しかし、秀吉は何も最初からこのような広大な範囲にわたる築城を考えていたわけではない。彼の死前後まで続いた大坂築城整備は大きく四つの段階に分けられるが、、第三の段階、文禄三(1594)年に命じたのが、この惣構堀の建造である。同じ時期、彼か築いた聚楽第を中心とした「城下町」京都を取り囲む形で作られた土塁である「御土居」の造成と、また伏見城の周辺にも土塁と堀からなる惣構の工事を行っている。この年は秀頼誕生の翌年にあたり、いずれは秀頼に譲ることになる三つの城の防御力強化を目指したものだろう。
特に住吉方面から平坦な台地が続き、地形上、唯一の大坂城の弱点とされた南方に築かれたこの南惣構堀は入念に作られた巨大な空堀であったという。構造的には上町台地を横切る形で深く掘り込まれた空堀に柵をめぐらせただけの簡素なものだったようだが、さすがは城攻めの天才だった秀吉の設計によるものであり、その防御力は絶大なものだった。大坂冬の陣で大坂城を取り囲んだ約20万の徳川方の大軍でさえ一兵たりともこの空堀を突破することは出来なかったのだから。

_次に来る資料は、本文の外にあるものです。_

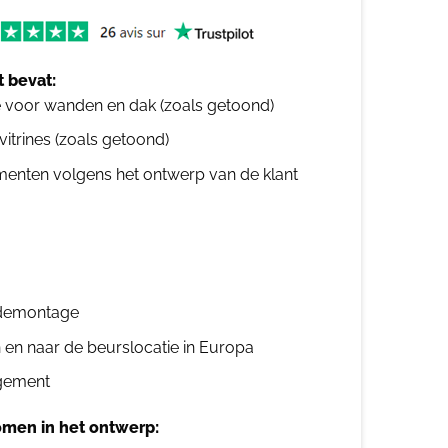
 bevat:
e voor wanden en dak (zoals getoond)
 vitrines (zoals getoond)
ementen volgens het ontwerp van de klant
n demontage
n en naar de beurslocatie in Europa
gement
men in het ontwerp:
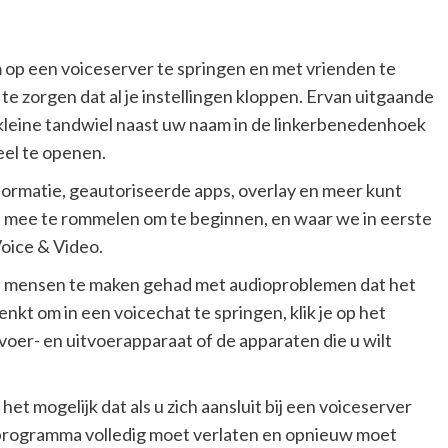
m op een voiceserver te springen en met vrienden te
te zorgen dat al je instellingen kloppen. Ervan uitgaande
 kleine tandwiel naast uw naam in de linkerbenedenhoek
eel te openen.
formatie, geautoriseerde apps, overlay en meer kunt
iet mee te rommelen om te beginnen, en waar we in eerste
Voice & Video.
el mensen te maken gehad met audioproblemen dat het
enkt om in een voicechat te springen, klik je op het
oer- en uitvoerapparaat of de apparaten die u wilt
 het mogelijk dat als u zich aansluit bij een voiceserver
 programma volledig moet verlaten en opnieuw moet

この惣構堀は大坂冬の陣時の和睦条件のメイン項目として真っ先に破却、埋め立てが行われ、徳川時代には掘り戻されることはなかった。しかし、このあたりを一度歩いてみれば、大体伝承の地域に沿って堀跡らしき地形が現在もしっかりと残っているのが分かる。秀吉時代の大坂城の広大さを思い起こす意味からも、一度このあたりを訪ねてみてはいかがだろう?